Abstract
Introduction
Despite the utility of red blood cell transfusion therapy for managing the acute and chronic complications in sickle cell disease (SCD), frequent transfusions inevitably result in iron overload. Iron overload is independently associated with mortality in SCD, and guidelines for SCD management recommend annual screening for the at-risk subsets, such as those on monthly transfusions. Our prior work has demonstrated persistent gaps in the diagnosis and management of iron overload in SCD; however, we were unable to examine acute care utilization in that work.

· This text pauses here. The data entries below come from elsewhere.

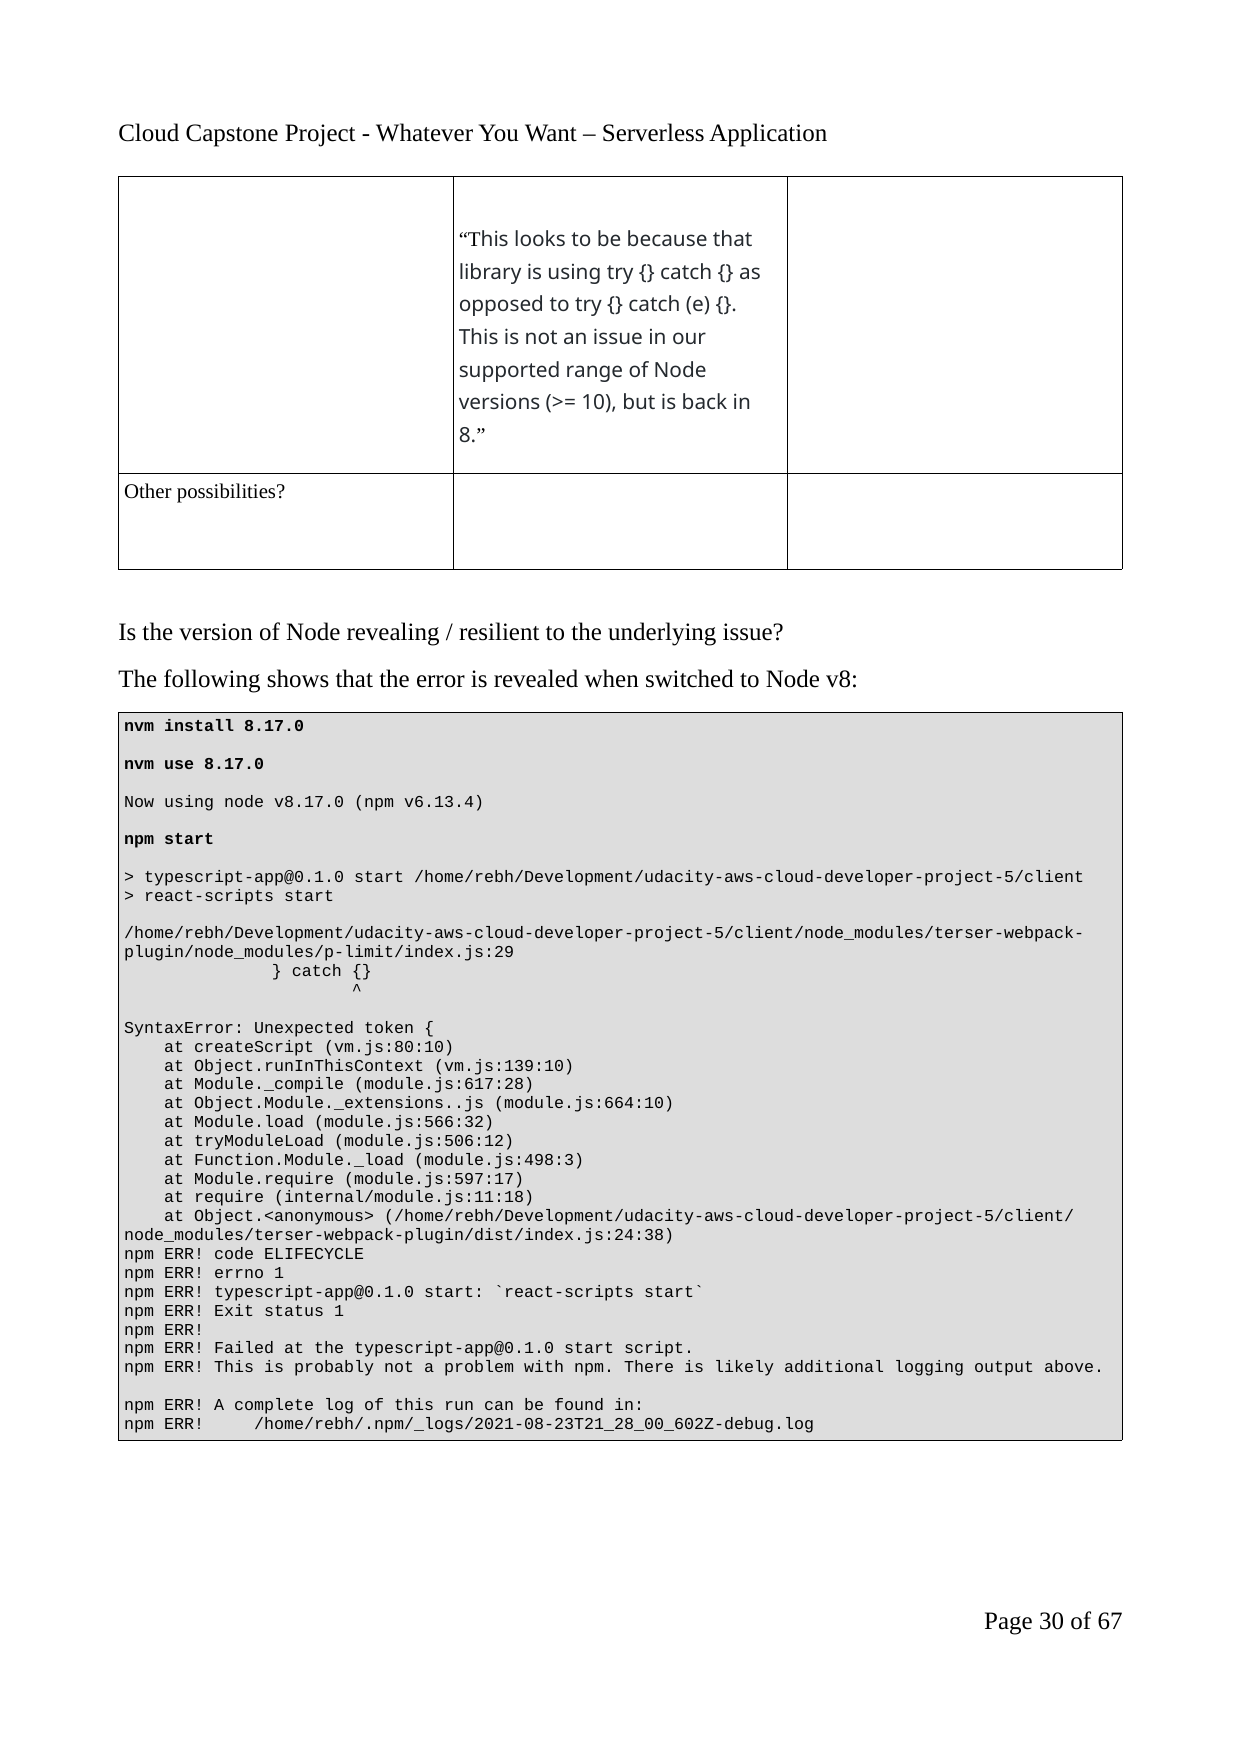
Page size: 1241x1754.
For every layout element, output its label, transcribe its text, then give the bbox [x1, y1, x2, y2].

table_header nvm install 8.17.0 nvm use 8.17.0 Now using node v8.17.0 (npm v6.13.4) npm start > typescript-app@0.1.0 start /home/rebh/Development/udacity-aws-cloud-developer-project-5/client > react-scripts start /home/rebh/Development/udacity-aws-cloud-developer-project-5/client/node_modules/terser-webpack-plugin/node_modules/p-limit/index.js:29 } catch {} ^ SyntaxError: Unexpected token { at createScript (vm.js:80:10) at Object.runInThisContext (vm.js:139:10) at Module._compile (module.js:617:28) at Object.Module._extensions..js (module.js:664:10) at Module.load (module.js:566:32) at tryModuleLoad (module.js:506:12) at Function.Module._load (module.js:498:3) at Module.require (module.js:597:17) at require (internal/module.js:11:18) at Object.<anonymous> (/home/rebh/Development/udacity-aws-cloud-developer-project-5/client/node_modules/terser-webpack-plugin/dist/index.js:24:38) npm ERR! code ELIFECYCLE npm ERR! errno 1 npm ERR! typescript-app@0.1.0 start: `react-scripts start` npm ERR! Exit status 1 npm ERR! npm ERR! Failed at the typescript-app@0.1.0 start script. npm ERR! This is probably not a problem with npm. There is likely additional logging output above. npm ERR! A complete log of this run can be found in: npm ERR! /home/rebh/.npm/_logs/2021-08-23T21_28_00_602Z-debug.log [119, 713, 1122, 1440]
table_cell Other possibilities? [119, 474, 453, 569]
table_cell [788, 177, 1122, 473]
text Is the version of Node revealing / resilient to the underlying issue? [118, 617, 1122, 645]
table_cell [788, 474, 1122, 569]
table_cell [119, 177, 453, 473]
table_cell [454, 474, 787, 569]
text The following shows that the error is revealed when switched to Node v8: [118, 664, 1122, 693]
table_cell “This looks to be because that library is using try {} catch {} as opposed to try {} catch (e) {}. This is not an issue in our supported range of Node versions (>= 10), but is back in 8.” [454, 177, 787, 473]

In this study, we determined the prevalence, screening, diagnosis and management of iron overload in SCD using the ASH Research Collaborative (RC) Data Hub, a multi-institutional contemporary cohort of individuals living with SCD.Methods
We conducted a cross-sectional analysis using the 2024 data from the ASH RC Data Hub. Adults (≥18 years) with confirmed SCD and ≥1 year of follow-up were included. Key exclusions were those with a history of transformative therapies, and all individuals from sites with values for ferritin in< 50% patients. As liver iron concentration (LIC) was not readily available in the Data Hub, we used the lowest annual ferritin value with cutoffs derived from our prior study as a surrogate for an elevated LIC (> 5 mg/g): unlikely (ferritin <1000 ng/mL or not reported), possible (ferritin 1000–2500 ng/mL), or probable (ferritin >2500 ng/mL). Limited 3-year carry-over imputation (with measurements back to 2021) was used to estimate 2024 ferritin values for individuals with missing ferritin measurements, given the inherent chronicity of iron overload. Outcomes included prevalence of iron overload, acute care utilization, SCD genotype, and confirmatory abdominal MRI in 2023 or 2024.Results
Of the 3723 confirmed individuals with SCD who met criteria for inclusion, 378 (10%) were classified as probable iron overload, 328 (8.8%) as possible, and 3017 (81%) as unlikely. Individuals with HbSS genotype (n = 2394, 64.3%) had the highest prevalence for possible and probable ('credible') iron overload at 281 (11.7%) and 347 (14.5%), respectively. There were site differences in prevalence for 'credible' iron overload, ranging from 7.9% to 29.7%. Individuals with 'credible’ iron overload had higher mean ED and hospital admissions during the period of study. Twenty (5.3%) of the probable group were reported deceased, compared to 8 (2.4%) and 31 (1.0%) of the possible and unlikely groups, respectively. MRIs were obtained in 105 (27.8%) of the probable group, 75 (22.9%) of the possible group, and 237 (7.9%) of the unlikely group. Chelation was prescribed in 166 (43.9%) of the probable, 104 (31.7%) of the possible, and 82 (2.7%) of the unlikely group.Conclusion
Despite recent guidelines recommending widespread screening for and management of iron overload, the ASH RC Data Hub confirmed that a quarter of contemporary patients with HbSS likely have iron overload. Yet, only a small fraction (27.8% of the probable group) have received confirmatory MRI in the prior two years, and less than 50% are prescribed treatment with chelation. These findings suggest ongoing underdiagnosis and suboptimal treatment of iron overload in SCD, with limited MRI assessments on even those with prescribed chelation. Iron overload is associated with higher healthcare utilization and short-term mortality, a key finding that warrants further examination as it may be confounded by disease severity, an indication for transfusions which may worsen iron burden. Site differences in iron overload prevalence may be due to iron overload management differences and variable transfusion therapy use. This study is limited by the cross-sectional analysis, selection bias (only included sites with >50% of patients with ferritin values), the use of ferritin as a surrogate measure of LIC, and potential ascertainment bias for covariates and outcomes. Imputation for missing ferritin values could lead to misclassification, albeit as we coded missing ferritin as unlikely iron overloaded, this approach may underestimate the prevalence. Follow up analyses will examine the longitudinal association of iron overload with clinical outcomes and disease-modifying therapy use. Overall, this study underscores gaps in knowledge regarding the prevalence, and uneven treatment, of iron overload in SCD, which may contribute to morbidity and mortality.